Bank Bond Risk Falls to Eight-Week Low in Europe on Stress Test Optimism
The cost of insuring against losses on European financial bonds fell to the lowest level in eight weeks on optimism stress tests may boost confidence in the region’s banks.
The Markit iTraxx Financial Index of credit-default swaps on the senior debt of 25 banks and insurers dropped 9 basis points to 131, the lowest since May 12, according to JPMorgan Chase & Co.
The tests may reveal bank holdings of sovereign debt which have been weighing on investor confidence since the budget deficit crisis triggered a sell-off in southern European government securities. The Committee of European Banking Supervisors is examining 91 lenders to assess how they can withstand a shrinking economy and a drop in government bonds.
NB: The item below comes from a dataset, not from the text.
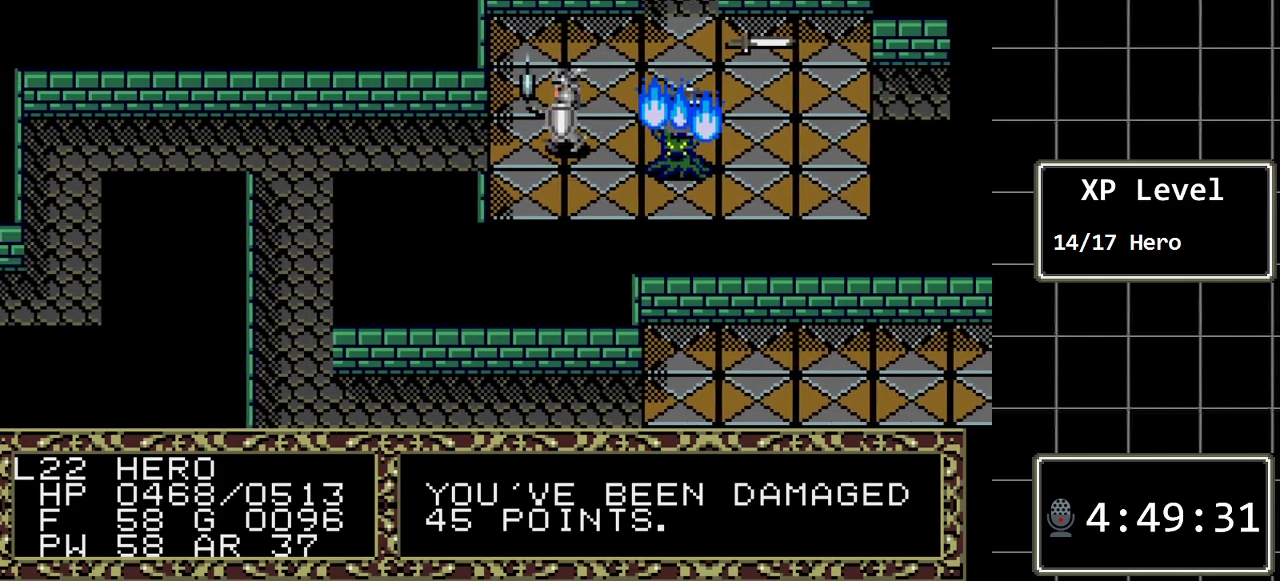
{"buttons": ["DPAD_LEFT"], "events": [[33, "DPAD_LEFT", "up"], [417, "DPAD_LEFT", "down"]]}
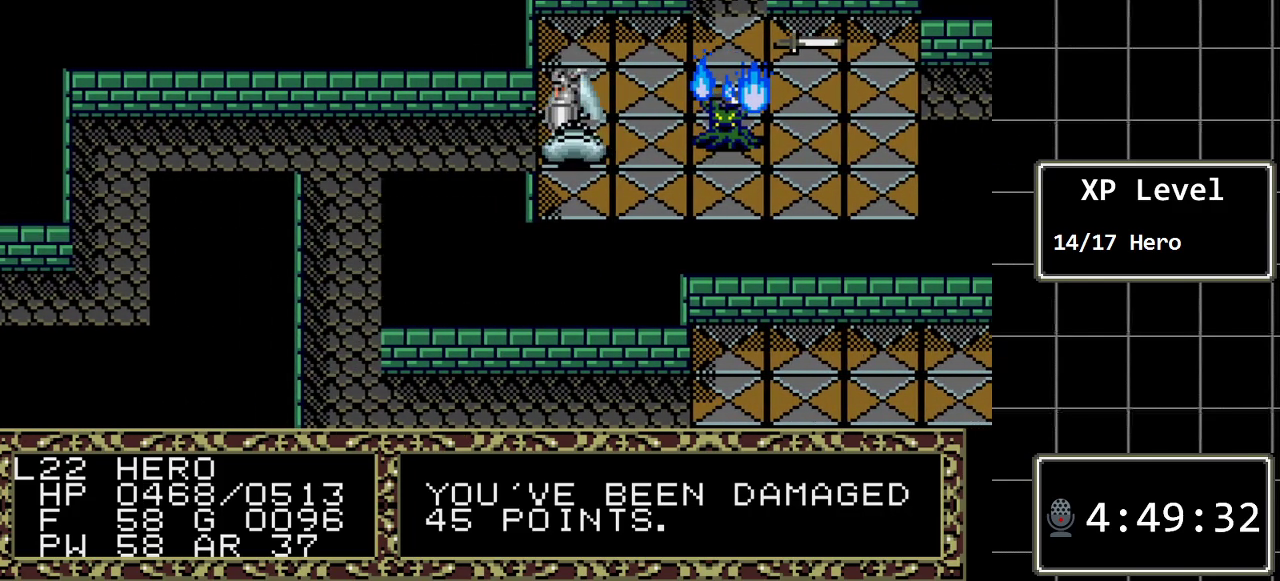
{"buttons": [], "events": [[150, "DPAD_LEFT", "up"]]}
“Transparency around bank exposures could contribute to the reduction in volatility,” Aziz Sunderji, a London-based credit strategist at Barclays Capital, wrote in a note to investors. Clarity of banks’ holdings is required for issuers “to feel more comfortable about coming to the market, and for portfolio managers to feel more comfortable putting large cash balances to work,” he wrote.
Swaps on Spanish banks led today’s decline, CMA DataVision prices show. Contracts on Banco Santander SA dropped 11 basis points to 161 and Banco Bilbao Vizcaya Argentaria SA fell 20.5 to 202.
The Markit iTraxx Europe Index of 125 companies with investment-grade ratings fell 4.5 basis points to 113.75. The gap between the corporate and financial gauges is now the tightest since April and down from a record 55 basis points on June 4.
A basis point on a credit-default swap contract protecting 10 million euros ($12.6 million) of debt from default for five years is equivalent to 1,000 euros a year.
Credit-default swaps pay the buyer face value in exchange for the underlying securities or the cash equivalent should a borrower fail to adhere to its debt agreements. An increase signals deterioration in perceptions of credit quality.